* Raw records *
begin

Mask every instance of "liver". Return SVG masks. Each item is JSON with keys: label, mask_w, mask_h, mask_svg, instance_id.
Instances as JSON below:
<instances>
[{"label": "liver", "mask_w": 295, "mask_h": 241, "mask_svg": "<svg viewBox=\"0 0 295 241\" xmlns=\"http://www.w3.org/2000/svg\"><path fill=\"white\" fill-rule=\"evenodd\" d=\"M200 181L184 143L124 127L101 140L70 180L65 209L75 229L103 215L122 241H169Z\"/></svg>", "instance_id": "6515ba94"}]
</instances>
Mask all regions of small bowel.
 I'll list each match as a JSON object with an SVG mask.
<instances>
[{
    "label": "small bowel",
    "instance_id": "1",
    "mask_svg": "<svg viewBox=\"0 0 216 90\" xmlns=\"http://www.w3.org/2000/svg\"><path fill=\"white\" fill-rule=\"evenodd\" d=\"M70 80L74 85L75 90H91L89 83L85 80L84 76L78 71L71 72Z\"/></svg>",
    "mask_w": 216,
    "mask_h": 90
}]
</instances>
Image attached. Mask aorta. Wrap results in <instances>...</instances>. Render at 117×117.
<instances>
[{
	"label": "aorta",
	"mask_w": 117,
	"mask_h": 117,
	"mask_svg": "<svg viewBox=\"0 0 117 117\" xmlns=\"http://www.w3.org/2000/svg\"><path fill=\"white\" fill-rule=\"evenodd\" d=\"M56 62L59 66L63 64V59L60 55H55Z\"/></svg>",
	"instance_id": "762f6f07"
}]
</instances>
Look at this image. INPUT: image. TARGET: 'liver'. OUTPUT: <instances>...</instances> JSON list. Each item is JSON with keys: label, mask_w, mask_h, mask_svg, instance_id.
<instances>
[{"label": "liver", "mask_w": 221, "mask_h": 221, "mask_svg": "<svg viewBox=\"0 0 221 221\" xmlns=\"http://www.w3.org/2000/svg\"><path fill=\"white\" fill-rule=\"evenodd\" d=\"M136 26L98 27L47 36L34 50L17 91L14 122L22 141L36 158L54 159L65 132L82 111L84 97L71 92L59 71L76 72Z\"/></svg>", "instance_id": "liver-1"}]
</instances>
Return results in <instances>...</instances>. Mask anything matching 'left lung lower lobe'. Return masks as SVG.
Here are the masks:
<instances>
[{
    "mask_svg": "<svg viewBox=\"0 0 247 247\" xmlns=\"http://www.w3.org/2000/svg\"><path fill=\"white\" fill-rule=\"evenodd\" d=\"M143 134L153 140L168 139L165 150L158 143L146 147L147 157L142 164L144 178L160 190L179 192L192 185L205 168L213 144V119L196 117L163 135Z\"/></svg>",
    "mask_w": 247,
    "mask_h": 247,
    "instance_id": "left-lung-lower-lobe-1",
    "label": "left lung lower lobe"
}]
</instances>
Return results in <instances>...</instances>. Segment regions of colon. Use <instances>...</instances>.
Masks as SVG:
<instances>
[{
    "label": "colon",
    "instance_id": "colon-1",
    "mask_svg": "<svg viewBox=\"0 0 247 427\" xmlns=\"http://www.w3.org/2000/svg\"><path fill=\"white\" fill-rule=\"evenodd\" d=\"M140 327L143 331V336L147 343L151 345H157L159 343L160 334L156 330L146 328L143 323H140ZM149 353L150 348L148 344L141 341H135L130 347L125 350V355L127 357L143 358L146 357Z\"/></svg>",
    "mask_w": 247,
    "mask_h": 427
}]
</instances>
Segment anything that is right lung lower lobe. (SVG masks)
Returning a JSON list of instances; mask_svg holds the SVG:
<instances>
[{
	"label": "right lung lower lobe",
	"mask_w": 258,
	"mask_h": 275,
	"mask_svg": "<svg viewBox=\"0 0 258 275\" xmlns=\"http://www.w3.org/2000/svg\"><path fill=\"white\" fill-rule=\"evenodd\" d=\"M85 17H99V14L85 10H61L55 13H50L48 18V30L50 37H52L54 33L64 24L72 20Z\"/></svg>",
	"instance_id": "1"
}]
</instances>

end

* Problem description *
Present every line from the one containing "Segment anything that" down through the last line as a numbered list, leaving out any blank lines.

* Final answer *
1. Segment anything that is right lung lower lobe. (SVG masks)
2. Returning a JSON list of instances; mask_svg holds the SVG:
3. <instances>
4. [{
5. 	"label": "right lung lower lobe",
6. 	"mask_w": 258,
7. 	"mask_h": 275,
8. 	"mask_svg": "<svg viewBox=\"0 0 258 275\" xmlns=\"http://www.w3.org/2000/svg\"><path fill=\"white\" fill-rule=\"evenodd\" d=\"M85 17H99V14L85 10H61L55 13H50L48 18V30L50 37H52L54 33L64 24L72 20Z\"/></svg>",
9. 	"instance_id": "1"
10. }]
11. </instances>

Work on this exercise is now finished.